Can you put him in a down and count to five without him popping up? If not, I'd start there. As a separate exercise. Then work on him staying down with some extra body language from you (like pretending to throw a treat) but then actually reward him right between his legs. Once he is successfully holding the down put it back in the exercise, but sometimes throw the treat behind him and other times drop it between his legs.


----------



## Elisabeth Kazup (Aug 23, 2008)

Wow, super advice!!! 

I worked with him on a down at my feet. I was sitting on the couch. I fisted the treat for the down and gave the treat. I said "stay" and reinforced with my hand/finger. He popped up the first few times so I didn't throw the treat. Once he understood stay or no treat, I tossed it, made him wait and then released with "get it". I repeated a few more times.

Interesting that at one point he had to decide if he was coming back for the down or not...just stood there. After a few seconds he did and we played the game a couple more times.

This is great. He kept himself under control, he stayed focused on me and waited for the commands.
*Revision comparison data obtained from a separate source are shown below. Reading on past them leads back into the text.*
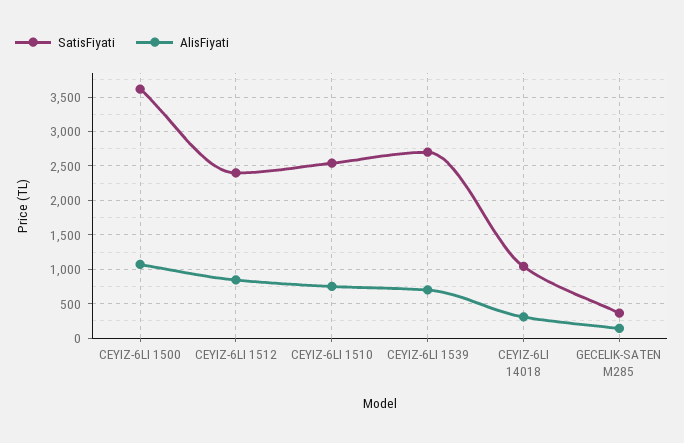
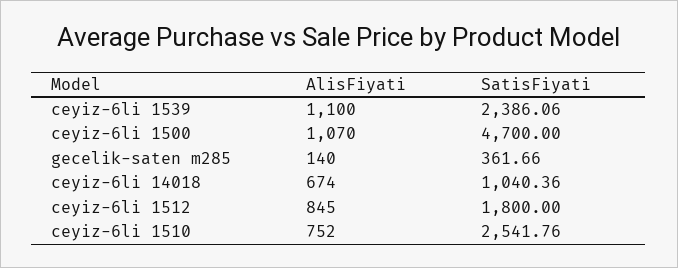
  {
    "SatisFiyati": {
-     "CEYIZ-6LI 1500": 3600,
+     "CEYIZ-6LI 1500": 4700,
-     "CEYIZ-6LI 1512": 2400,
+     "CEYIZ-6LI 1512": 1800,
      "CEYIZ-6LI 1510": 2541.76,
-     "CEYIZ-6LI 1539": 2700,
+     "CEYIZ-6LI 1539": 2386.06,
      "CEYIZ-6LI 14018": 1040.36,
      "GECELIK-SATEN M285": 361.66
    },
    "AlisFiyati": {
      "CEYIZ-6LI 1500": 1070,
      "CEYIZ-6LI 1512": 845,
      "CEYIZ-6LI 1510": 752,
-     "CEYIZ-6LI 1539": 700,
+     "CEYIZ-6LI 1539": 1100,
-     "CEYIZ-6LI 14018": 300,
+     "CEYIZ-6LI 14018": 674,
      "GECELIK-SATEN M285": 140
    }
  }

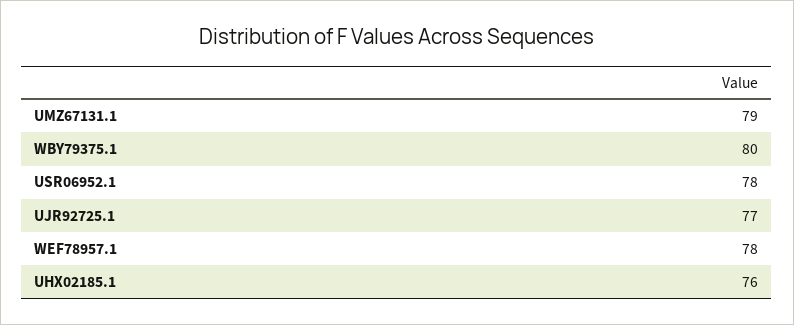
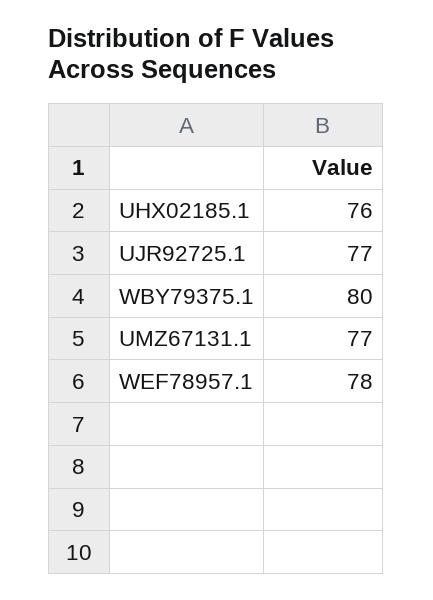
  {
-   "UMZ67131.1": 79,
+   "UMZ67131.1": 77,
    "WBY79375.1": 80,
-   "USR06952.1": 78,
    "UJR92725.1": 77,
    "WEF78957.1": 78,
    "UHX02185.1": 76
  }

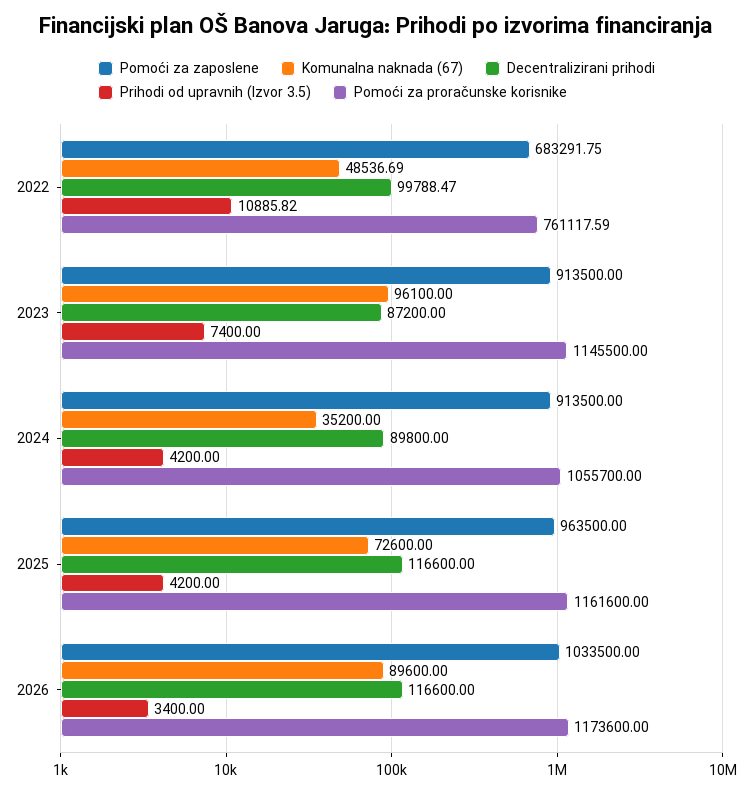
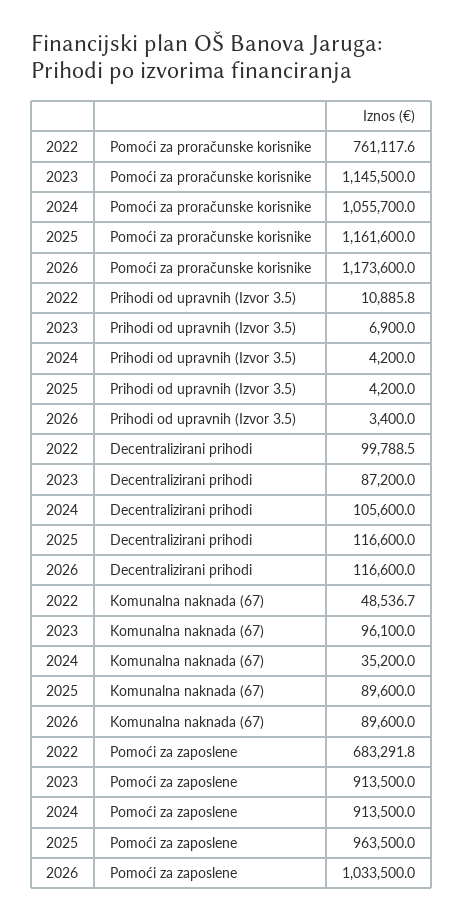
  {
    "Pomoći za zaposlene": {
      "2022": 683291.75,
      "2023": 913500,
      "2024": 913500,
      "2025": 963500,
      "2026": 1033500
    },
    "Komunalna naknada (67)": {
      "2022": 48536.69,
      "2023": 96100,
      "2024": 35200,
-     "2025": 72600,
+     "2025": 89600,
      "2026": 89600
    },
    "Decentralizirani prihodi": {
      "2022": 99788.47,
      "2023": 87200,
-     "2024": 89800,
+     "2024": 105600,
      "2025": 116600,
      "2026": 116600
    },
    "Prihodi od upravnih (Izvor 3.5)": {
      "2022": 10885.82,
-     "2023": 7400,
+     "2023": 6900,
      "2024": 4200,
      "2025": 4200,
      "2026": 3400
    },
    "Pomoći za proračunske korisnike": {
      "2022": 761117.59,
      "2023": 1145500,
      "2024": 1055700,
      "2025": 1161600,
      "2026": 1173600
    }
  }

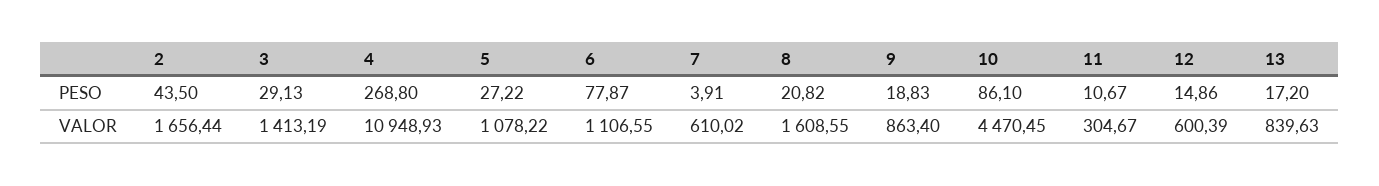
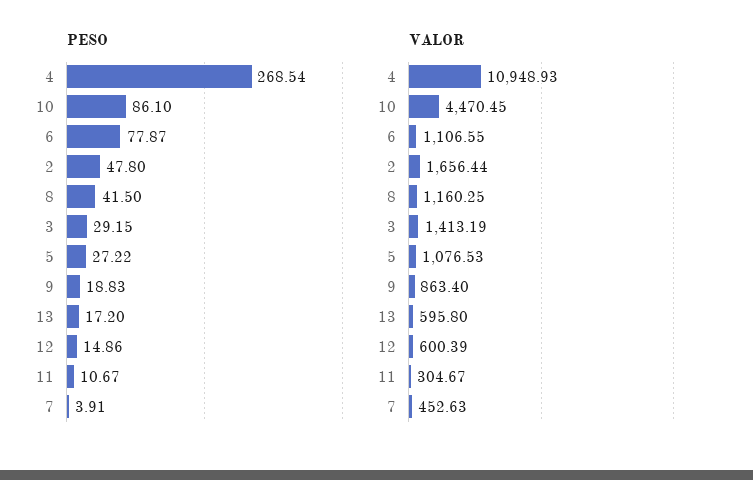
  {
    "PESO": {
-     "2": 43.5,
+     "2": 47.8,
-     "3": 29.13,
+     "3": 29.15,
-     "4": 268.8,
+     "4": 268.54,
      "5": 27.22,
      "6": 77.87,
      "7": 3.91,
-     "8": 20.82,
+     "8": 41.5,
      "9": 18.83,
      "10": 86.1,
      "11": 10.67,
      "12": 14.86,
      "13": 17.2
    },
    "VALOR": {
      "2": 1656.44,
      "3": 1413.19,
      "4": 10948.93,
-     "5": 1078.22,
+     "5": 1076.53,
      "6": 1106.55,
-     "7": 610.02,
+     "7": 452.63,
-     "8": 1608.55,
+     "8": 1160.25,
      "9": 863.4,
      "10": 4470.45,
      "11": 304.67,
      "12": 600.39,
-     "13": 839.63
+     "13": 595.8
    }
  }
AND he got tired...he was using his brain and making hard-for-him decisions.

I work with him for 2 to 10 miniutes. The cheerios are kept in a container on the table. I might work a couple of minutes of attention/eyes on me or a couple of front/sit. Or even a bit of heel as I walk past the table to the kitchen. When we're really working on something, I limit it to 10 minutes or so but might do it a couple of times during the day.

I have to be careful not to over do. I have a reputation with my horse of "one more times around, I almost got it that time." Learning when to quit is very important! LOL


----------



## Elisabeth Kazup (Aug 23, 2008)

And the aftermath. A tired puppy is a good puppy. He will be 15 months on Feb. 16.


----------



## cubbysan (Mar 13, 2007)

I gave up on the clicker long ago. I am not coordinated enough, my timing is awful. I was wondering, if maybe clicking your tongue, like what you do for horses, might be easier.


----------



## Elisabeth Kazup (Aug 23, 2008)

I was doing that for a while..saying click. I think I need to go back to that. We can use any word we want for the marker.


----------



## golfgal (Dec 31, 2013)

I think you have to do what works for you and most trainers have a tendency to only just use one method. The only things I use treats for is recall or because I feel like. If we're learning something new I might use treats but since Murphy listens quite well, he's easier to train without treats. Like the other post, I have a tendency to use marker words - yes, good, etc rather than clicker or treats. 

EG. I had lent my crate to someone for what was supposed to be a week or two and turned into months, so I have resorted to cheese to make sure Murphy stays comfortable with going in the crate. Little stinker is so long, he can stretch all the way to the back to get treat without going in so it's been a fun week as treat games don't work as well as at 7mths.


----------